Your instructions: Return every line in the entries below where the word "pathology" shows up.

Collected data
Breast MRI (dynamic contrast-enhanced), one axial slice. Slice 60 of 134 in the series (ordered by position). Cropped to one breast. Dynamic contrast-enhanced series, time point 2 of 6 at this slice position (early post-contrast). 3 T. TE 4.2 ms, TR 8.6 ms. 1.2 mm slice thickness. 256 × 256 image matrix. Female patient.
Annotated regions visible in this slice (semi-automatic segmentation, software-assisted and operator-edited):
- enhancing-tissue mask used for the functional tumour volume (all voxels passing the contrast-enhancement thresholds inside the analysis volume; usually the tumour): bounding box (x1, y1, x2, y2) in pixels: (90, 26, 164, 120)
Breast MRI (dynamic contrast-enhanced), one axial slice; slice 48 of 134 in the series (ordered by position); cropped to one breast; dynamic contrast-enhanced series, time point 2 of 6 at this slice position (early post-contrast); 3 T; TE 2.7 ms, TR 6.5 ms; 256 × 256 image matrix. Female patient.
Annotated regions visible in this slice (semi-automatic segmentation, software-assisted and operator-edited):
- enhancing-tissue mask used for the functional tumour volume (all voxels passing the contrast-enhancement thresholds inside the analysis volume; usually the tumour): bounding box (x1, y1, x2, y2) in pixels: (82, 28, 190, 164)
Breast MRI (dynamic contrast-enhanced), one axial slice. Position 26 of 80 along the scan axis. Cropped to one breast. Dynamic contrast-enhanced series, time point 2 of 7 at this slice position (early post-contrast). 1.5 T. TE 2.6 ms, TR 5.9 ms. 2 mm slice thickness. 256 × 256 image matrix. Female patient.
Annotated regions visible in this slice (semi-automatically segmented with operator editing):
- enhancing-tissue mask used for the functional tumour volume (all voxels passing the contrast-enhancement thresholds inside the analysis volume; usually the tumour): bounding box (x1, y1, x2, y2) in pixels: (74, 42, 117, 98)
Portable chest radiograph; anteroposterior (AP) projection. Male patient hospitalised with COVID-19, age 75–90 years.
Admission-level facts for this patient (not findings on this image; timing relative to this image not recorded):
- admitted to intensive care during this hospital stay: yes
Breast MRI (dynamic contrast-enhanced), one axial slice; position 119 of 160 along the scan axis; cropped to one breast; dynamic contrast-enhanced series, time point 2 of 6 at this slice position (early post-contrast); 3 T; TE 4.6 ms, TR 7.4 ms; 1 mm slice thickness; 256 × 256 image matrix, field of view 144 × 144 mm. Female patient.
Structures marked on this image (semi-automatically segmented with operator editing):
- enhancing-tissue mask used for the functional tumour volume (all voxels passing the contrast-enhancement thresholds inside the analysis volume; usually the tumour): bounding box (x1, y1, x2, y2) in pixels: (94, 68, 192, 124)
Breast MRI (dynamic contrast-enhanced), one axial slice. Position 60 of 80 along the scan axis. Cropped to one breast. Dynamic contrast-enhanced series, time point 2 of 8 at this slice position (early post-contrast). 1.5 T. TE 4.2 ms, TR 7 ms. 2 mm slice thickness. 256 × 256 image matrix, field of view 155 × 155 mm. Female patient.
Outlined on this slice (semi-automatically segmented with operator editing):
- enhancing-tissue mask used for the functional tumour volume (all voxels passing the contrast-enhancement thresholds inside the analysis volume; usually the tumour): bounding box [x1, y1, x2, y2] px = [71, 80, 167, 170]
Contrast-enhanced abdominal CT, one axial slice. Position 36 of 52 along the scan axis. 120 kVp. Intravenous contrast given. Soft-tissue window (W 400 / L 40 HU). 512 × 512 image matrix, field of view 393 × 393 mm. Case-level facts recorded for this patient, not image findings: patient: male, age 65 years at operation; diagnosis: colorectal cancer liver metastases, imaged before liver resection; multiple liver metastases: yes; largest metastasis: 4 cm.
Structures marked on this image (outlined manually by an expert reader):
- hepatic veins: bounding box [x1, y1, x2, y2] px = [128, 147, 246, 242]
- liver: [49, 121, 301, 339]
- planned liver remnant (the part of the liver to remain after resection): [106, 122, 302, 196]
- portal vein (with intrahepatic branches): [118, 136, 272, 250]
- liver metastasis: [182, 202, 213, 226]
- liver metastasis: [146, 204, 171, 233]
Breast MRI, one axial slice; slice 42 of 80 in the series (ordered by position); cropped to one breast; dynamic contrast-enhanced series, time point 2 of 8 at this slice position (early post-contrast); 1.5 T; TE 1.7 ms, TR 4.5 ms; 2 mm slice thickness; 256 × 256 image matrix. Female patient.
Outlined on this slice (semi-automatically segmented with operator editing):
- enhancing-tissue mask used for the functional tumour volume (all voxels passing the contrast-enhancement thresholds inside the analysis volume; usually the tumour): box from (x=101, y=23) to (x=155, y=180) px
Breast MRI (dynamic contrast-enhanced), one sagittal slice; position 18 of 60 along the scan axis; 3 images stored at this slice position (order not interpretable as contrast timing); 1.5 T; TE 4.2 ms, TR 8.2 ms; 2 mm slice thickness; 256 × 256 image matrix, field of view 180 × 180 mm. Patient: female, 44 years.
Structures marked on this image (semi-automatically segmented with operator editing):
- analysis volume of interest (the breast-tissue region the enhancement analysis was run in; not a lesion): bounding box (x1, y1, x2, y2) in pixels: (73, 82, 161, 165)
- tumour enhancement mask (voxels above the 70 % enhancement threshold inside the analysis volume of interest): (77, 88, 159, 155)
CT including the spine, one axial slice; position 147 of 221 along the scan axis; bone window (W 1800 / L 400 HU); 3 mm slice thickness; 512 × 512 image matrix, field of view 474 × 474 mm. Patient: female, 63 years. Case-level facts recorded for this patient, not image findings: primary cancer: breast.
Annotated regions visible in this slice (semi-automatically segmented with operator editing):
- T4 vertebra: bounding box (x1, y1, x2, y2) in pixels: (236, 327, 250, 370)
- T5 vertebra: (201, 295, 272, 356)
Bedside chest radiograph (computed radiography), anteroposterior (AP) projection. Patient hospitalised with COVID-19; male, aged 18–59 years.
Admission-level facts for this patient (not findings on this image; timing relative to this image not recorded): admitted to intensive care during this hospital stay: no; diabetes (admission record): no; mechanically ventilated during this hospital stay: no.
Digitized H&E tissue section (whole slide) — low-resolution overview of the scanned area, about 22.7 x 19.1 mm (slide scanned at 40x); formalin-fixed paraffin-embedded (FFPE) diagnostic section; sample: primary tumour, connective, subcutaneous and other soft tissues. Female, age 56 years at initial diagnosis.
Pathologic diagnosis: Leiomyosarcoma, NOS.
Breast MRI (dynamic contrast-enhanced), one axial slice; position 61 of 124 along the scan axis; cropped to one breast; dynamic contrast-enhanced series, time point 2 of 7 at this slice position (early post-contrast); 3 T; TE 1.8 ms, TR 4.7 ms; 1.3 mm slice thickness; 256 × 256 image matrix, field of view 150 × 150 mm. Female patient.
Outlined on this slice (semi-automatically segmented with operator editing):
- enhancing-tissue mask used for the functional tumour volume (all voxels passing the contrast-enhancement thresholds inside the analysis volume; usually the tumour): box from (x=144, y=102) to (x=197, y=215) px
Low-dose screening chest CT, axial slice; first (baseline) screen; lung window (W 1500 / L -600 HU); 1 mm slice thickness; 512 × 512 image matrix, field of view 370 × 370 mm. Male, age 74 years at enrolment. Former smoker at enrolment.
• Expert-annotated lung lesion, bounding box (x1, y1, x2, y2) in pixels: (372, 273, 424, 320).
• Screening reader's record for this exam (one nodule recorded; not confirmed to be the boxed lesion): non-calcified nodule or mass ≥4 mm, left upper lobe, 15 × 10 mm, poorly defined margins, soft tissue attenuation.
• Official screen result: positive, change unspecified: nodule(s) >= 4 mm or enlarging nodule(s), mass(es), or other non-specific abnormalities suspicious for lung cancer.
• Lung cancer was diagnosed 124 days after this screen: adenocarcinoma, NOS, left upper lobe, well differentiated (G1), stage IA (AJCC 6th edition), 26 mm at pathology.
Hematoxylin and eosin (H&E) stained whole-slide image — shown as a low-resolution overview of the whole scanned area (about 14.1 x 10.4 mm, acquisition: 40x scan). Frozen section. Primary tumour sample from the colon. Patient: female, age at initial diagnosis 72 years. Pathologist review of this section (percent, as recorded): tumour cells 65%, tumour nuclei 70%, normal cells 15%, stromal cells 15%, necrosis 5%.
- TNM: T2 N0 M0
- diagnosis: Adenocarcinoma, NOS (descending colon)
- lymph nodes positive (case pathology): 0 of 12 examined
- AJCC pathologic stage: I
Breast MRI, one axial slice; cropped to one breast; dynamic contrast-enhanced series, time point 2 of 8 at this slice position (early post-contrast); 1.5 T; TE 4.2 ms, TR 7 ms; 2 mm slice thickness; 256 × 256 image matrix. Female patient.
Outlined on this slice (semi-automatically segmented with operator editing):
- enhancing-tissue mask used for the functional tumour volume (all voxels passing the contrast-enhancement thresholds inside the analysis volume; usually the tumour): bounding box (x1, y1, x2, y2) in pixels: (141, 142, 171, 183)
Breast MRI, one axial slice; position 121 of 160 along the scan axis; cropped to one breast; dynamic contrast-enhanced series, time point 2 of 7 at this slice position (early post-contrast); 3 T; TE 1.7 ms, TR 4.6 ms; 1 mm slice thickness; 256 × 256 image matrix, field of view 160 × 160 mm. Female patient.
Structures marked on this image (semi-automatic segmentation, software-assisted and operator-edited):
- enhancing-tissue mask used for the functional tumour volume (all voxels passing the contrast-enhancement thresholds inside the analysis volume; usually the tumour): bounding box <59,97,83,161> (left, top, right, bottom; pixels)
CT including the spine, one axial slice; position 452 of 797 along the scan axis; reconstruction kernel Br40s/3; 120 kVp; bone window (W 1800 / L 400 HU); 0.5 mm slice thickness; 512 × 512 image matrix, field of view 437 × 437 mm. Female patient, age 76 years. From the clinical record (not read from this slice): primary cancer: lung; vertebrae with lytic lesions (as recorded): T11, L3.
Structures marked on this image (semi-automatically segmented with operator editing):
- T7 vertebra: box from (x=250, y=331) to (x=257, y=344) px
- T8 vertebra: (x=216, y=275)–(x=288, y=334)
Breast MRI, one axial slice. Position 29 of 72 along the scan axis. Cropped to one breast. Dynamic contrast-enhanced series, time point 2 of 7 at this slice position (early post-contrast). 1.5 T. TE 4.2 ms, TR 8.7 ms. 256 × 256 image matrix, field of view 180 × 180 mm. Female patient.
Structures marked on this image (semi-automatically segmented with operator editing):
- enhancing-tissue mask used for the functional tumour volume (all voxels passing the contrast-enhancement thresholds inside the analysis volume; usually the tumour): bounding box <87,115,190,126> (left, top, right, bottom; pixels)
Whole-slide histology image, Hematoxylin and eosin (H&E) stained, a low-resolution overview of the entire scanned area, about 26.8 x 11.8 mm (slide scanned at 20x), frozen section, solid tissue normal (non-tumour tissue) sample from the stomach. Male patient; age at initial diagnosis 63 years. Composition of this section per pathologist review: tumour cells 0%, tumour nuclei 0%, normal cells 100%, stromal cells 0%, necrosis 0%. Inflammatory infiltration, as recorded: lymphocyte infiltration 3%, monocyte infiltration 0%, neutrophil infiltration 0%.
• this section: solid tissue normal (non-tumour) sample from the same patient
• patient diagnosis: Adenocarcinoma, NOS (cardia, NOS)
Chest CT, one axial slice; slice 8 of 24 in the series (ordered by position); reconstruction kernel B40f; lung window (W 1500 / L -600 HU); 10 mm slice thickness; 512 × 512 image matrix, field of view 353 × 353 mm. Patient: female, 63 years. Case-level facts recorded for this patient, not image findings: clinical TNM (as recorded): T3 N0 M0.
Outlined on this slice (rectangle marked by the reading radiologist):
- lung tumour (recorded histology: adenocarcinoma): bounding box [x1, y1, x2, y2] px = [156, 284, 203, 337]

Task response:
• Lung cancer was diagnosed 124 days after this screen: adenocarcinoma, NOS, left upper lobe, well differentiated (G1), stage IA (AJCC 6th edition), 26 mm at pathology.
- lymph nodes positive (case pathology): 0 of 12 examined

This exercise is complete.